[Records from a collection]
--------------------

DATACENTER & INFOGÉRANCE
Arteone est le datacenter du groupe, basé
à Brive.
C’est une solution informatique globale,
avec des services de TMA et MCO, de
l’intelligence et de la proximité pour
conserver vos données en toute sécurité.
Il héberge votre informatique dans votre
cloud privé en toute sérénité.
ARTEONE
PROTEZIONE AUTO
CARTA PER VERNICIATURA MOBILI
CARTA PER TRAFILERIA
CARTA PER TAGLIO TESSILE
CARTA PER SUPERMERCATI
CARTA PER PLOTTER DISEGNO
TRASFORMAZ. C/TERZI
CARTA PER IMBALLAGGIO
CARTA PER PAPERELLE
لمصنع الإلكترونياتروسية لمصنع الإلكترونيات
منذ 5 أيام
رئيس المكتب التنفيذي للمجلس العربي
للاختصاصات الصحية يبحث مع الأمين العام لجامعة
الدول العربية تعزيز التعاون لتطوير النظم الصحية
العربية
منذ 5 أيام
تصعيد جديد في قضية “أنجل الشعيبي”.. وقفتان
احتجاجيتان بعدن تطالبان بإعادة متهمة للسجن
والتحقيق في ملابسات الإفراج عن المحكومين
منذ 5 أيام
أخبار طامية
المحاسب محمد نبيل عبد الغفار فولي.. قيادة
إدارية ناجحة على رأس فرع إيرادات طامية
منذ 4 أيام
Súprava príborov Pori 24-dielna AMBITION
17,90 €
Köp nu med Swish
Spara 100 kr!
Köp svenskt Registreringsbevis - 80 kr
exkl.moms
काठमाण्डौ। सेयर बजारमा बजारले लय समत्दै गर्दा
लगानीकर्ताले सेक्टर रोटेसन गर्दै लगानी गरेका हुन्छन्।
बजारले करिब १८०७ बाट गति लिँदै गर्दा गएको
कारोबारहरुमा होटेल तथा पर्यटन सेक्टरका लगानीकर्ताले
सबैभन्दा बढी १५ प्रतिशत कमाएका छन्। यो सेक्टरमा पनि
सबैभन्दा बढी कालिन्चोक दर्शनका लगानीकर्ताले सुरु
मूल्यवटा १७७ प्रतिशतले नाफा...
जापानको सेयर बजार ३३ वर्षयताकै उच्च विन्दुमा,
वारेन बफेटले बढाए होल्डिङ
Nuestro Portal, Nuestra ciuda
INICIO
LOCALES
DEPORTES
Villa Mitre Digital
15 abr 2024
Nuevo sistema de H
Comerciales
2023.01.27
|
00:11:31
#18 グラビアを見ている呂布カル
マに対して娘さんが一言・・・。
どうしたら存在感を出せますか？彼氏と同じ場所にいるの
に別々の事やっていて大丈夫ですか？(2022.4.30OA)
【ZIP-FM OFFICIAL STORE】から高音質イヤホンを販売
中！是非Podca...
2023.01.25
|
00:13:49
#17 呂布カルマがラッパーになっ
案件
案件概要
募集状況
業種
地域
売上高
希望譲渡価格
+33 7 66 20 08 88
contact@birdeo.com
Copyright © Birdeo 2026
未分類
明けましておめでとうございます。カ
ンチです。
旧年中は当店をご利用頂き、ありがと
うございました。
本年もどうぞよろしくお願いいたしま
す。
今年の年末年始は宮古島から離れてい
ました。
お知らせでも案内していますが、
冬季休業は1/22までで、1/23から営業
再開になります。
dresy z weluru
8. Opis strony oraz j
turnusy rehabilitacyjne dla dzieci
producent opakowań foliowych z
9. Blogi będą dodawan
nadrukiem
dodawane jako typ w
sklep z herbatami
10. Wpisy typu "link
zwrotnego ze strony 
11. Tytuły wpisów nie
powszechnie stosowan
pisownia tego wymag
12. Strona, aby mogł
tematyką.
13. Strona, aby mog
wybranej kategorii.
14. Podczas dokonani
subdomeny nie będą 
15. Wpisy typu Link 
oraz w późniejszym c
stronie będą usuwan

--------------------

*Problem statement*
Write down how many lines in the data contain "strony". Add nothing else.

*Solution below*
2